Zirconium(IV) bromide is the inorganic compound with the formula ZrBr4. This colourless solid is the principal precursor to other Zr–Br compounds.

Preparation and properties[edit]

ZrBr4 is prepared by the action of bromine on zirconium oxide via a carbothermic reaction:[1]

ZrO2 + 2 C + 2 Br2 → ZrBr4 + 2 CO

Like many related tetrahalides, it is purified by sublimation.

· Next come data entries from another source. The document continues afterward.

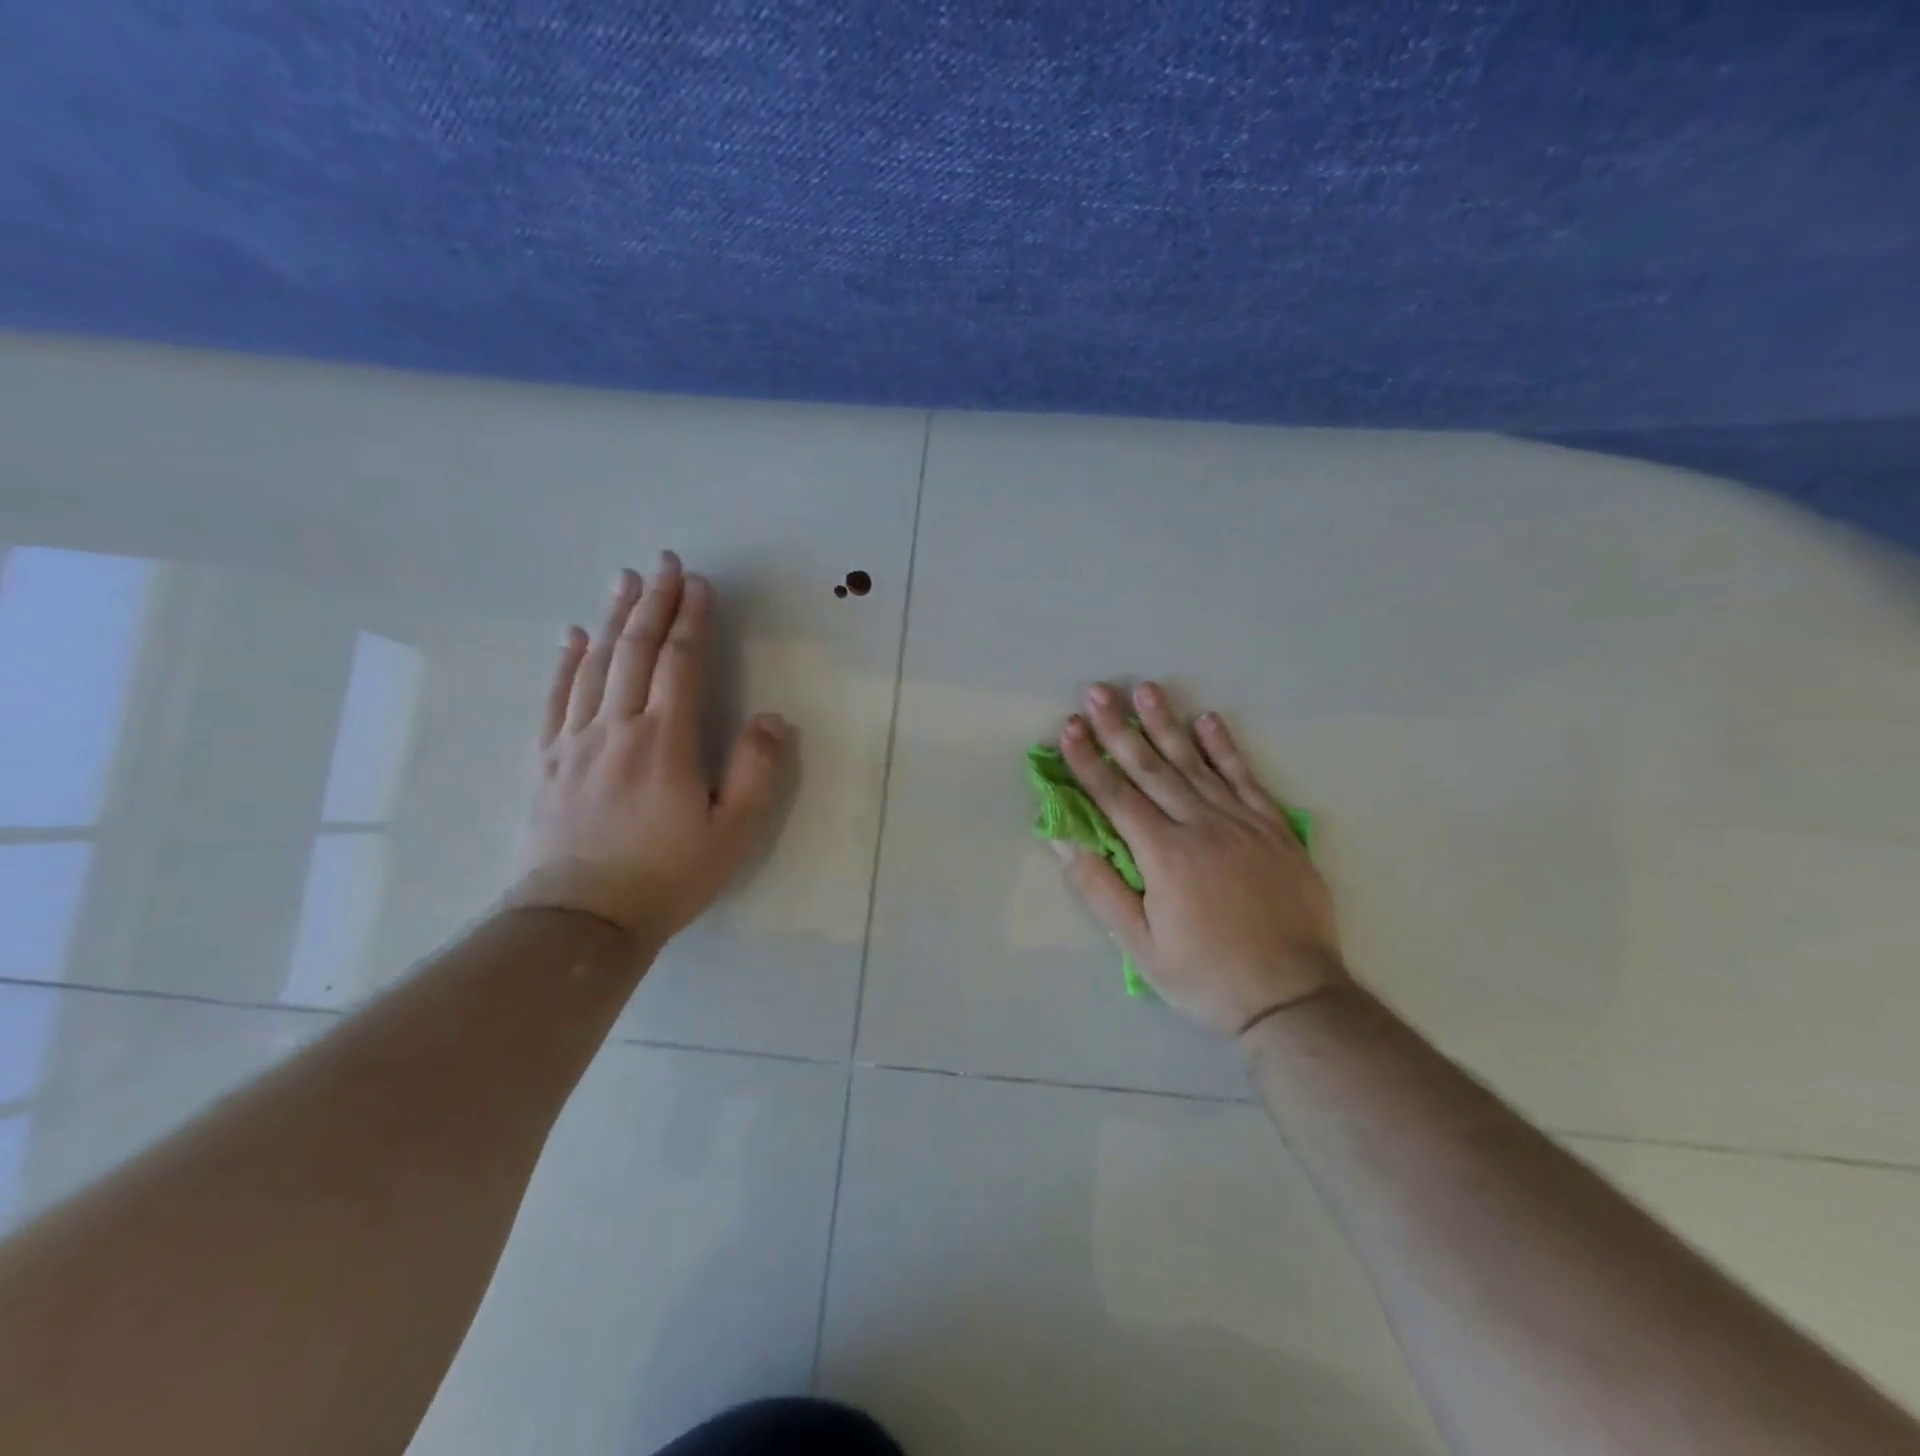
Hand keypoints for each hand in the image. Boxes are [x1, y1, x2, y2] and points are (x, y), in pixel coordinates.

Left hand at [506, 552, 792, 946]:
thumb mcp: (733, 833)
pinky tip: (573, 636)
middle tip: (663, 562)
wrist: (580, 921)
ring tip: (624, 581)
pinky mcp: (545, 760)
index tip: (700, 585)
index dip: (692, 620)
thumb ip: (757, 771)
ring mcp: (574, 742)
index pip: (680, 664)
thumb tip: (770, 718)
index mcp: (665, 741)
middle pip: (635, 651)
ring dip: (613, 618)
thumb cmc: (667, 876)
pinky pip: (556, 698)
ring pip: (594, 665)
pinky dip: (565, 661)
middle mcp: (617, 728)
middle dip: (653, 602)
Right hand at [1053, 681, 1346, 1039]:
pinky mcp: (1275, 829)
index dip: (1088, 760)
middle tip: (1098, 690)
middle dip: (1119, 728)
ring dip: (1166, 724)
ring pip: (1196, 763)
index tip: (1069, 726)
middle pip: (1151, 768)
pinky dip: (1225, 748)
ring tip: (1146, 689)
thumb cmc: (1207, 976)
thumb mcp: (1141, 948)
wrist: (1294, 998)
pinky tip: (1208, 720)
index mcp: (1165, 856)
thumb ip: (1101, 890)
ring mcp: (1243, 823)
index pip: (1115, 796)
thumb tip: (1062, 841)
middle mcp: (1202, 827)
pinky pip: (1246, 778)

Like related tetrabromides of Ti and Hf, ZrBr4 hydrolyzes readily to give oxy-bromide, with release of hydrogen bromide.

Structure[edit]

ZrBr4 adopts the structure seen for the related compounds, TiCl4 and TiBr4, featuring tetrahedral Zr centers. In contrast, ZrCl4 is polymeric in the solid state, featuring octahedral Zr centers.[2]


References[edit]

  1. ^ R. C. Young, Hewitt G. Fletcher, "Anhydrous Zirconium Tetrabromide" Inorganic Syntheses, 1939, vol. 1, pp. 49–51. doi:10.1002/9780470132326.ch18
  2. ^ Wells, A.F. (1984) Structural Inorganic Chemistry, Oxford: Clarendon Press. ISBN 0-19-855370-6.